Я и забыл, что мне было так хорошо.
Тот, в кого я на этот раз воплотился, судя по всему, всю ночь провел скорчившись, и сейчас любое движение причиняет боль. К счастью, панель слева от меня легко сдвигается, глаза слезятся от дневного света.
Я в длинной галерее, которая тянется вдоль всего особняка. С потолка свисает паутина. Стены облицованы панелями темного дерева, повсюду громоздится старая мебель, покрытая толстым слоем пыли и изъеденная жучком-древоточцем. Отряхиваюсь, встаю и разминаю затекшие мышцы. Похоже, тот, в кого я воплотился, всю ночь сидел в чулане под лестницей, ведущей на сцену. Перед пыльной виолончелью лежат пожелтевшие ноты, я смотрю на них, и мне кажется, что в тесной каморке я проспал какое-то великое потрясение, что-то очень важное.
Какого черта я забрался в этот чулан?
Пошатываясь, бреду к окну, покрытому потеками грязи. Вытираю стекло рукавом, вижу внизу сад. Я на верхнем этаже особняка.
По привычке обыскиваю карманы, чтобы понять, кто я такой, но тут же соображаю, что мне этого не нужно. Я Джим Раштон, двадцатисемилетний констебль местного полицейского участка, о чем с гордостью всем рассказывают мои родители, Маргарет и Генри. У меня есть сестра и верный пес, а еще я влюблен в девушку по имени Грейс Дэвис, из-за которой и приехал в особняк.
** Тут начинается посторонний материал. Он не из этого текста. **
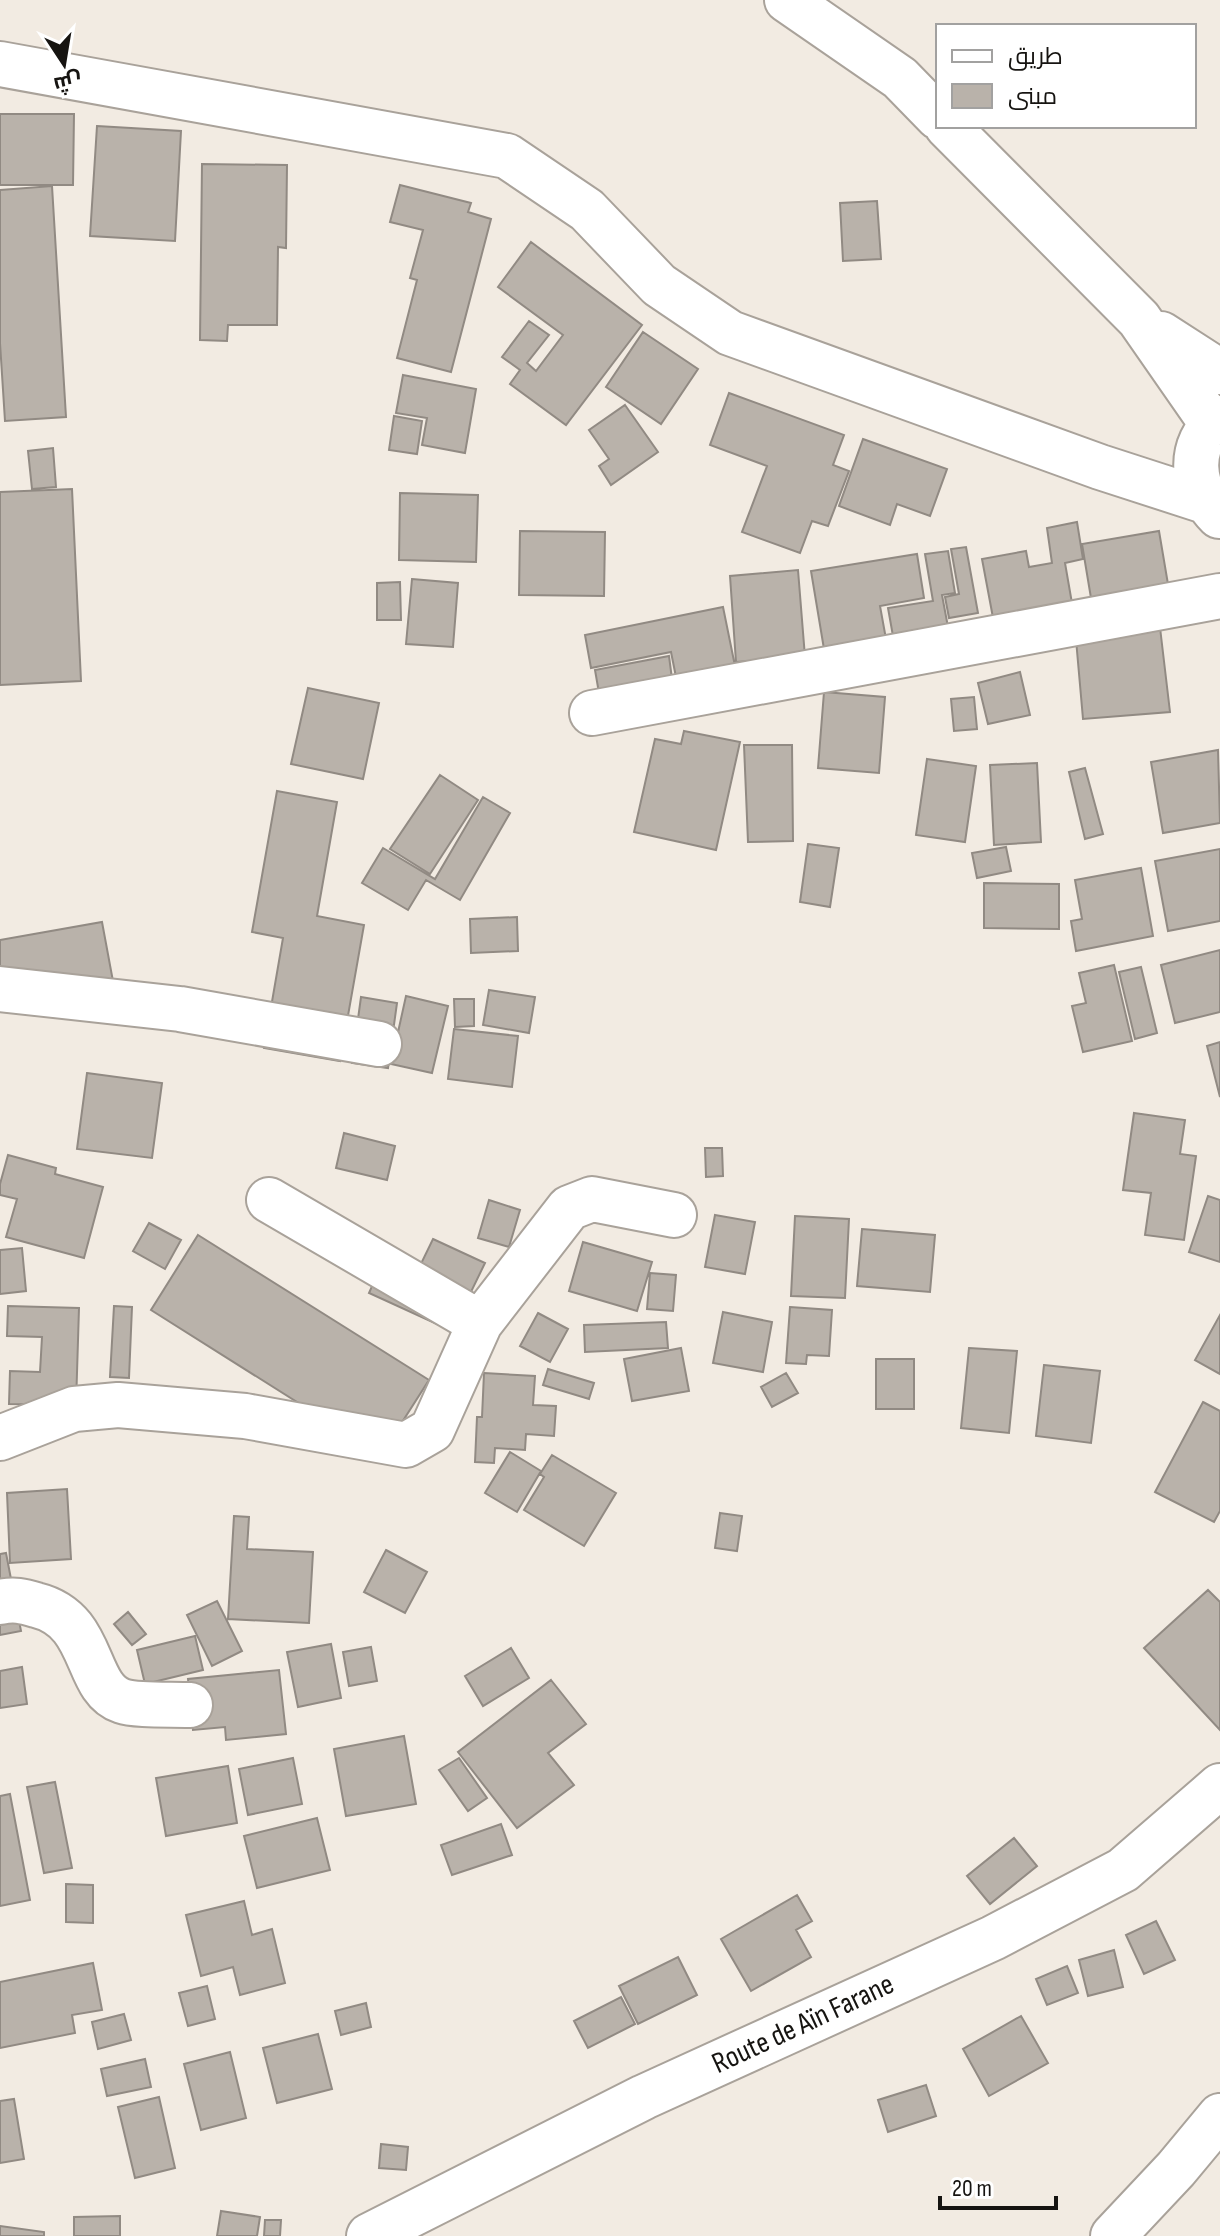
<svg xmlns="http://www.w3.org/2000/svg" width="1220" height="2236" font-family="'Sofia Sans Condensed',Cairo,sans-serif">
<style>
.building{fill:#b9b2aa;stroke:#918a83;stroke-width:2}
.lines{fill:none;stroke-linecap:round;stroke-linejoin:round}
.minor-casing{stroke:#a9a29a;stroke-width:48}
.major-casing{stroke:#a9a29a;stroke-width:48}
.minor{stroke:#fff;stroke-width:44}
.major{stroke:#fff;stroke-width:44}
.labels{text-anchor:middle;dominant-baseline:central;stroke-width:6;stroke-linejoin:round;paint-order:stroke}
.street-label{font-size:30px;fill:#161411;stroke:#fff}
</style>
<rect width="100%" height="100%" fill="#f2ebe2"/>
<path class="building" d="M0 114H74L73 185H0Z
M97 126 181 131 175 241 90 236Z
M202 164 287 165 286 248 278 247 277 325H228L227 341 200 340Z
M400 185 471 203 468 212 491 219 451 372 397 358 417 280 410 278 423 230 390 222Z
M52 186 66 417 5 421 0 343V190Z
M877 201 881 259 843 261 840 203Z
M531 242 642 325 566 425 510 384 520 370 502 357 529 321 549 335 527 363 536 371 563 335 498 287Z
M643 332 698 369 661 424 606 387Z
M403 375 476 389 465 453 422 445 427 418 396 413Z
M729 393 844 435 833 465 849 471 828 526 812 521 800 553 742 532 767 466 710 445Z
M625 405 658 452 611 485 599 466 609 459 589 430Z
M394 416 422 421 417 454 389 450Z
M863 439 947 469 930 516 897 504 890 525 839 506Z
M53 448 56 487 32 489 28 451Z
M72 489 81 681 0 685V492Z
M400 493 478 495 476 562 399 560Z
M1077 522 1083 559 1065 563 1073 609 994 623 982 559 1026 551 1029 567 1052 563 1047 528Z
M520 531 605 532 604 596 519 595Z
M1159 531 1171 602 1094 616 1082 544Z
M966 547 978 613 949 618 945 597 959 594 951 549Z
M948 551 955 593 942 595 948 627 893 636 888 608 933 601 925 554Z
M917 554 924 598 880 606 886 639 824 649 811 571Z
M798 570 805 657 736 662 730 576Z
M412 579 458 583 453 647 406 644Z
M400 582 401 620H377V583Z
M723 607 735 666 676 677 671 652 591 668 585 635Z
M1159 619 1170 712 1083 719 1075 628Z
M669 656 672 679 599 693 595 670Z
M1020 672 1030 715 988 724 978 683Z
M308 688 379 703 363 779 291 764Z
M824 692 885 697 879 773 818 768Z
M974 697 977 729 954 731 951 699Z
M684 731 740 742 716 850 634 832 655 739 681 744Z
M744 745H792L793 841 748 842Z
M1218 750 1220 823 1163 833 1151 762Z
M927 759 976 766 965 842 916 835Z
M1037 763 1041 842 994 845 990 765Z
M1085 768 1103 834 1085 839 1069 772Z
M440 775 478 800 430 874 390 849Z
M277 791 337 802 317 916 364 925 340 1061 264 1048 283 938 252 932Z
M483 797 510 813 460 900 426 880 408 910 362 883 383 848 435 879Z
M808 844 839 848 830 907 800 902Z
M1006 847 1011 871 977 878 972 853Z
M1220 849V921L1168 931 1155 861Z
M1141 868 1153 936 1076 951 1071 921 1082 919 1075 880Z
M984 883 1059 884V929L984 928Z
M517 917 518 951 471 953 470 919Z
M102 922 115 992 0 978V940Z
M1220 950V1012L1175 1023 1161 965Z
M1114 965 1132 1041 1083 1052 1072 1006 1086 1003 1079 973Z
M1141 967 1157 1033 1135 1039 1119 972Z
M489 990 535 997 529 1033 483 1025Z
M406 996 448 1006 432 1073 391 1064Z
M361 997 397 1003 388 1068 352 1063Z
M454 999H474V1026L455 1027Z
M454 1029 518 1036 512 1087 448 1079Z
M1220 1042V1097L1207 1046Z
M87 1073 162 1083 152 1158 77 1149Z
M1134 1113 1185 1120 1180 1154 1196 1156 1184 1240 1145 1235 1151 1193 1123 1190Z
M344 1133 395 1146 387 1180 336 1168Z
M705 1148H722L723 1176 706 1177Z
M8 1155 56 1168 55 1174 103 1187 84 1258 6 1237 17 1199 0 1195V1184Z
M1208 1196 1220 1200V1262L1189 1252Z
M489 1200 520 1210 509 1247 478 1238Z
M715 1215 755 1222 745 1274 705 1267Z
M795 1216 849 1219 845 1298 791 1296Z
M149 1223 181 1240 165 1269 133 1251Z
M862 1229 935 1235 930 1292 857 1286Z
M198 1235 429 1380 381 1455 151 1310Z
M433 1239 485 1263 452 1331 369 1293 386 1255 418 1270Z
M583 1242 652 1262 637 1311 569 1291Z
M22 1248 26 1291 0 1294V1250Z
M650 1273 676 1275 673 1311 647 1309Z
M8 1306 79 1308 76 1405 9 1404 10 1371 40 1372 42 1337 7 1336Z
M114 1306 132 1307 129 1378 110 1377Z
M790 1307 832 1310 829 1356 807 1355 806 1364 786 1363Z
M723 1312 772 1322 763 1372 713 1363Z
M538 1313 568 1329 550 1362 520 1346Z
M1220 1315V1374L1195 1360Z
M666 1322 668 1348 585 1352 584 1325Z
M681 1348 689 1391 632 1401 624 1359Z
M969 1348 1017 1351 1009 1433 961 1428Z
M876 1359H914V1409H876Z
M1044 1365 1100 1371 1091 1443 1036 1436Z
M548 1369 594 1383 589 1399 543 1385Z
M484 1373 535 1376 533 1405 556 1406 554 1436 526 1434 525 1450 495 1448 494 1463 475 1462 477 1417H482Z
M786 1373 798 1393 772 1407 761 1387Z
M1203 1402 1220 1411V1511L1214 1522 1155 1492Z
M510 1452 541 1471 517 1512 485 1493Z
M552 1455 616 1493 584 1546 524 1510 544 1477 540 1474Z
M67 1489 71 1559 10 1563 7 1493Z
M720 1513 742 1516 737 1551 715 1548Z
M234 1516 249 1517 247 1549 313 1552 309 1623 228 1619Z
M386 1550 427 1572 405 1613 364 1592Z
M6 1553 21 1631 0 1635V1554Z
M1208 1590 1220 1602V1730L1144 1648Z
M217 1601 242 1651 212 1666 187 1615Z
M128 1612 146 1634 132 1645 114 1624Z
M195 1636 203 1670 145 1684 137 1650Z
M331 1644 341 1698 298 1707 287 1652Z
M371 1647 377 1681 349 1686 343 1652Z
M511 1648 529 1678 483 1706 465 1676Z
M22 1667 27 1704 0 1708V1671Z
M279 1670 286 1734 226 1740 225 1727 193 1730 188 1679Z
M551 1680 586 1724 548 1753 574 1785 517 1828 458 1752Z
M404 1736 416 1804 346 1816 334 1749Z
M293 1758 302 1804 248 1815 239 1769Z
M459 1758 487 1798 468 1811 439 1770Z
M228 1766 237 1823 166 1836 156 1778Z
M55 1782 72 1868 44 1873 27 1787Z
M10 1794 30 1900 0 1906V1796Z
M317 1818 330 1870 257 1888 244 1836Z
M501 1824 512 1855 452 1875 441 1845Z
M1014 1838 1037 1866 990 1904 967 1876Z
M66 1884 93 1885V1923L66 1922Z
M797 1895 812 1921 796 1930 811 1957 751 1991 721 1939Z
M244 1901 252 1935 272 1929 285 1983 240 1995 233 1967 201 1976 186 1915Z
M1156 1921 1175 1960 1144 1974 1126 1935Z
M1114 1950 1123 1987 1088 1996 1079 1960Z
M678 1957 697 1995 638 2024 619 1986Z
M93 1963 102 2010 72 2015 75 2033 0 2048V1982Z
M1067 1966 1078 1993 1047 2005 1036 1979Z
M207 1986 215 2019 188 2026 179 1993Z
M621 1997 635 2024 588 2048 574 2021Z
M366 2003 371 2027 341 2035 335 2011Z
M124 2014 131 2040 98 2049 92 2022Z
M1021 2016 1048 2063 989 2096 963 2049Z
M318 2034 332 2089 277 2103 263 2048Z
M230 2052 246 2118 201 2130 184 2064Z
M145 2059 151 2087 107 2096 101 2069Z
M926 2085 936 2116 888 2132 878 2100Z
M159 2097 175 2168 135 2178 118 2107Z
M14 2099 24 2159 0 2163V2101Z
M381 2144 408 2147 406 2170 379 2168Z
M221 2211 260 2217 257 2236H217Z
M120 2216V2236H74V2217Z
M265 2220H281L280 2236H264Z
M0 2226 44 2232V2236H0Z"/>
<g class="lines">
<g class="minor-casing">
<path id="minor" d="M787 0 900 78 938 117
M0 64 507 156 587 210 659 285 730 333 1100 467 1205 501
M947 126 1139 319 1212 424
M1161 334 1220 372
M1219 516C1191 488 1186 445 1220 418
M592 713 1220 596
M0 989 180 1009 379 1044
M269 1200 480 1323
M0 1438 74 1409 118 1405 245 1416 406 1445 432 1430 480 1323 569 1208 592 1199 674 1215
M0 1602C14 1599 23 1601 36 1605 97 1620 83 1688 122 1701 136 1706 174 1704 190 1705
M369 2236 644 2097 993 1938 1123 1870 1220 1786"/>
</g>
<g class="major-casing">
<path id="major" d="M1113 2236 1176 2169 1220 2116"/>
</g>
<use href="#minor" class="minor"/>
<use href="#major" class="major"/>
</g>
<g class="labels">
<g class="street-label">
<text transform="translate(803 2024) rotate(-25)">Route de Aïn Farane</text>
</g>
</g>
<rect x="936" y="24" width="260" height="104" fill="#ffffff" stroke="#a2a1a0" stroke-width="2"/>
<rect x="952" y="50" width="40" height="12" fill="#ffffff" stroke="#a2a1a0" stroke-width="2"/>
<text x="1008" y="64" font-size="24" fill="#161411">طريق</text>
<rect x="952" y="84" width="40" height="24" fill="#b9b2aa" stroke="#a2a1a0" stroke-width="2"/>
<text x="1008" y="104" font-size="24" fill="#161411">مبنى</text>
<g transform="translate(64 64) rotate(168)" stroke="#ffffff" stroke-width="6" paint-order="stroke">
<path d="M0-6L14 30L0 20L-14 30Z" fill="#161411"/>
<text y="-12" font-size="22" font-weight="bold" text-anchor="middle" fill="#161411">ش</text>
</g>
<path d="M940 2196v12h116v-12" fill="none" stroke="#161411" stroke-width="4"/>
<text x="952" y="2196" font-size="24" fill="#161411" stroke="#ffffff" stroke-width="6" paint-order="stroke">20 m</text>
</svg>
Граница между мной и личностью того, в кого я воплощаюсь, почти исчезла; я не в состоянии отличить жизнь Раштона от своей. К сожалению, хмельной туман скрывает воспоминания о том, как я оказался в чулане. Вчера Раштон, выпив бутылку виски, рассказывал какие-то анекдоты, смеялся, танцевал – в общем, провел вечер в безудержном веселье.
А вдруг здесь был лакей? Может быть, это его рук дело?
Пытаюсь вспомнить хоть что-то, но от вчерашнего вечера в памяти остался лишь пьяный кураж. Взволнованно тянусь к карману, где лежит кожаный портсигар. В нем обнаруживается единственная сигарета. Хочется закурить, успокоить нервы, но в данной ситуации лучше, если я буду на взводе, особенно если без драки не обойтись. Лакей выследил Дэнса и дворецкого, так что опасность мне грозит и в ипостаси Раштона.
Отныне мой лучший друг – осторожность.
Ищу, чем вооружиться, нахожу бронзовую статуэтку Атласа, заношу ее над головой и крадусь между шкафами и сваленными в кучи стульями. Наконец добираюсь до выцветшего черного занавеса, протянутого поперек галереи. К стенам прислонены фанерные деревья, на вешалках висят маскарадные наряды, в том числе шесть или семь костюмов чумного лекаря. В коробке на полу высится груда клювастых масок и цилиндров. Судя по всему, в семье Хардкасл любили устраивать театральные представления.
Скрипит половица, занавес колышется, за ним кто-то притаился.
Я замираю, поудобнее перехватываю статуэтку и…
Из-за занавеса появляется раскрасневшаяся Анна.
– Ох, слава богу! – восклицает она, увидев меня.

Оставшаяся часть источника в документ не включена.